But there is no better place to make those decision than in the new plans. And that’s where the Fisheries Steering Committee comes in. Sadly, only half the Steering Committee showed up for the group’s last meeting on January 6. But I have to acknowledge that those who didn’t attend didn’t miss much.

There were no assessments to review, no plans to discuss. Brautigam and Joe Overlock provided updates about the department’s work on the assessments and plans, and spent quite a bit of time explaining the differences in the planning processes for fisheries and game animals and reviewing the “key components” of the planning process. Francis did say that most species assessments are drafted, but not finalized. He said the agency still needs to determine their research needs for each species.

And he reported that they are turning away from a statewide management approach to focus on regional plans, hoping to solicit more public input on the regional level. “In the fish world, we manage water by water,” he said, “in thousands of waters.”

Many of us see that as a mistake. Thank goodness we don’t manage game animals that way! And that kind of management and thinking has created a terribly complex and confusing set of fishing rules. There is actually a bill in the legislature this session to reorganize the fisheries division so that it matches the organizational structure of the wildlife division.
● ● ● ● ● ● ●
**COMPLETE THE FOLLOWING**
1. In the commentary on fisheries planning, on what date did the Fisheries Steering Committee hold its last meeting?
2. Carry the commentary on fisheries planning forward from its final sentence, keeping the same first-person opinion voice.

**COLLECTED DATA**
● ● ● ● ● ● ●
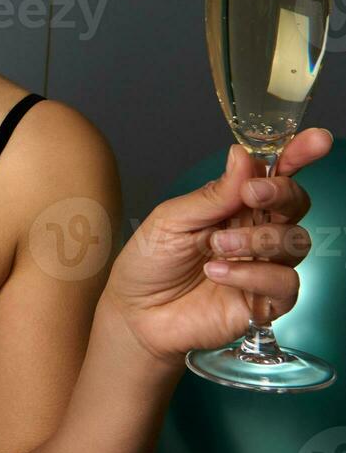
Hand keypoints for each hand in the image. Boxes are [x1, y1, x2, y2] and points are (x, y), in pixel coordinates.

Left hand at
● ● ● ● ● ● ●
**RESULTS IN ORDER**
1. January 6.

2.
Francis said it has been difficult to determine the public’s desires and needs when it comes to fisheries management. And he also noted, “We don’t have any way to manage data.” He’s hoping to upgrade a position in his division to focus more effort on this. “The old plan was loaded with data but wasn’t used. The plans lacked specific guidance for regions,” he reported.

In particular, Francis hopes to make the plans more responsive to and useful for anglers. I must say they’ve got a long way to go to achieve that goal. We did give him some advice on how to reach out to more anglers – including using the department’s list of licensed anglers. I also suggested a survey of nonresident anglers who no longer fish in Maine. And we suggested engaging local, regional, and state groups representing sportsmen and women.

That’s when we were told that Brittany Humphrey is working on a plan to bring back those nonresidents who have given up fishing here. I’m trying to find out the status of that plan now, and will let you know if the agency is willing to share it with us.

DIF&W contracted with Mark Duda and Resource Management, a national consulting firm that has worked in all 50 states, to do surveys of anglers, hunters, and the public, on many issues. But Francis said he questions the results, and thinks they did not survey enough avid anglers.

Steering Committee member Sherry Oldham, a member of the Fish and Wildlife Advisory Council and President of the Rangeley Region Guides and Sportsmen’s Association, emphasized that “conservation is most important” and this should be emphasized in the plans. She also noted we should have a separate assessment for the Heritage Waters, where brook trout and char are protected.

A lot of discussion centered on the concept of turning most of the decisions, and focusing the plans, on a regional level. “I am very reluctant to turn over planning for resources of state and national significance to regions,” said Don Kleiner, a Steering Committee members and lobbyist for the Maine Professional Guides Association. Don cited sea run trout, Bluebacks, Sebago salmon, and Heritage fish as particular concerns.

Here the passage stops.